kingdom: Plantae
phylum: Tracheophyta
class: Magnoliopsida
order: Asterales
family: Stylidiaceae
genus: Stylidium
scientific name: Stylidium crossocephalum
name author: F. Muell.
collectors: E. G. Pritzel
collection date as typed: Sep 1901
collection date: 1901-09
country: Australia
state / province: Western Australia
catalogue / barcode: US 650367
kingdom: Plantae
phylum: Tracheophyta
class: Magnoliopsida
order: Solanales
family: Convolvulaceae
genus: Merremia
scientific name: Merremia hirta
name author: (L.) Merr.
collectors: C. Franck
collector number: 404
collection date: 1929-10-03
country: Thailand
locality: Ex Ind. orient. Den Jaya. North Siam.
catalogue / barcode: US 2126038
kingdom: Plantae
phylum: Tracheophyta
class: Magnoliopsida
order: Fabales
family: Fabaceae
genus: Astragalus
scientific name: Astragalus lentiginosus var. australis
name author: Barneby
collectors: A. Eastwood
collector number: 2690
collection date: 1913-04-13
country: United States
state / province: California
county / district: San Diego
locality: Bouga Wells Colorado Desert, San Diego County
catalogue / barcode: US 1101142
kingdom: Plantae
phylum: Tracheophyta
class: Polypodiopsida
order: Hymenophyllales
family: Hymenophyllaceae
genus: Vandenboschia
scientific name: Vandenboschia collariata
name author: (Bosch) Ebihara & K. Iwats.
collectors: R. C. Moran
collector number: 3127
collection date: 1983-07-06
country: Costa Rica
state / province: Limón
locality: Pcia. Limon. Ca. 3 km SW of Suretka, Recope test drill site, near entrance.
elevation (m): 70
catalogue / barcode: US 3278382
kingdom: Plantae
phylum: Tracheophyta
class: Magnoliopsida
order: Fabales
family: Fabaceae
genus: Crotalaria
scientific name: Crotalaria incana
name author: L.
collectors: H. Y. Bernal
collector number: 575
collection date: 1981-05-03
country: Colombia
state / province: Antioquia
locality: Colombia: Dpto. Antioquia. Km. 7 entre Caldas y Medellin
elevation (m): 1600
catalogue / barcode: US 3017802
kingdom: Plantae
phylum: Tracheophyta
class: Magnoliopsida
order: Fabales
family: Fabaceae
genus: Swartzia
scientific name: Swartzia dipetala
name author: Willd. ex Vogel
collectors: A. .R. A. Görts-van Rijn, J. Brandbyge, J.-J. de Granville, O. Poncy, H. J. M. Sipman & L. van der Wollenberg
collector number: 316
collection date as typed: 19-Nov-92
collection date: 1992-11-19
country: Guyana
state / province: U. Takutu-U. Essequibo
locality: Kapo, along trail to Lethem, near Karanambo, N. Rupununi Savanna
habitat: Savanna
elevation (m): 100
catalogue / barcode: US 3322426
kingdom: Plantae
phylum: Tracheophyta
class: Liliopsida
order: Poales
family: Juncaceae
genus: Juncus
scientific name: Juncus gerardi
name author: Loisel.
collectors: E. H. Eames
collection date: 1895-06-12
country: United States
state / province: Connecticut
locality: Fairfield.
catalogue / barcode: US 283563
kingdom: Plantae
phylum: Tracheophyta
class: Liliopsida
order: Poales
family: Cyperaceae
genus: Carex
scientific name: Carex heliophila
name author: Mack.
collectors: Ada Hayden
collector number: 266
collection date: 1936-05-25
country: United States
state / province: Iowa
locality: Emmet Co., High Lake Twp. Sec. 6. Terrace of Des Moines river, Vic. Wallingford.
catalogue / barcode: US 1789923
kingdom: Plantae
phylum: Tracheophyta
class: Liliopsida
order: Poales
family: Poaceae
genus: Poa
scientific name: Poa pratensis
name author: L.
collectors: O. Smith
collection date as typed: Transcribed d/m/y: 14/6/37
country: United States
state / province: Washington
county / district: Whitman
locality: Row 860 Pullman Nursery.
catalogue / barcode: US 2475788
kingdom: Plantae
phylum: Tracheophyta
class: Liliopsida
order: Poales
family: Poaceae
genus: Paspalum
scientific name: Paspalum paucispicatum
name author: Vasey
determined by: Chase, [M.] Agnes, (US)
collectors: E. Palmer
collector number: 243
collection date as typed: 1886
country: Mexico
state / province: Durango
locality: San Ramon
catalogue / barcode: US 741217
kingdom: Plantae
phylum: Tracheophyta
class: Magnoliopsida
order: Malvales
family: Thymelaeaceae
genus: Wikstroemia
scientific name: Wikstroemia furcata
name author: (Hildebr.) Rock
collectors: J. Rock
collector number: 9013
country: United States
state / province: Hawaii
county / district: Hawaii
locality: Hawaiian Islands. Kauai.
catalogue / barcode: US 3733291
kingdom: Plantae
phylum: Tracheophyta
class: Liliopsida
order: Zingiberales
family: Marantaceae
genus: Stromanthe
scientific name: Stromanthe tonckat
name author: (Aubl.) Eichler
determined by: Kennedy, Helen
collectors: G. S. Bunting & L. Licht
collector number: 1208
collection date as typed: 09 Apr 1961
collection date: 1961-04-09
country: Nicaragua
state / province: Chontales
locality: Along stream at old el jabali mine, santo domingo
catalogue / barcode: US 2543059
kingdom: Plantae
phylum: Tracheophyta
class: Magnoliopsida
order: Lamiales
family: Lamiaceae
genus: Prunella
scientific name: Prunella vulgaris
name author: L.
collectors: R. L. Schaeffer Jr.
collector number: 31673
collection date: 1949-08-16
++++++++
# WORK TO BE COMPLETED:
Update the stretch from "scientific name: Prunella vulgaris" through the end of the records, swapping "collector number" for "field number" and leaving everything else the same.

# OUTPUT:
scientific name: Prunella vulgaris
name author: L.
collectors: R. L. Schaeffer Jr.
field number: 31673
collection date: 1949-08-16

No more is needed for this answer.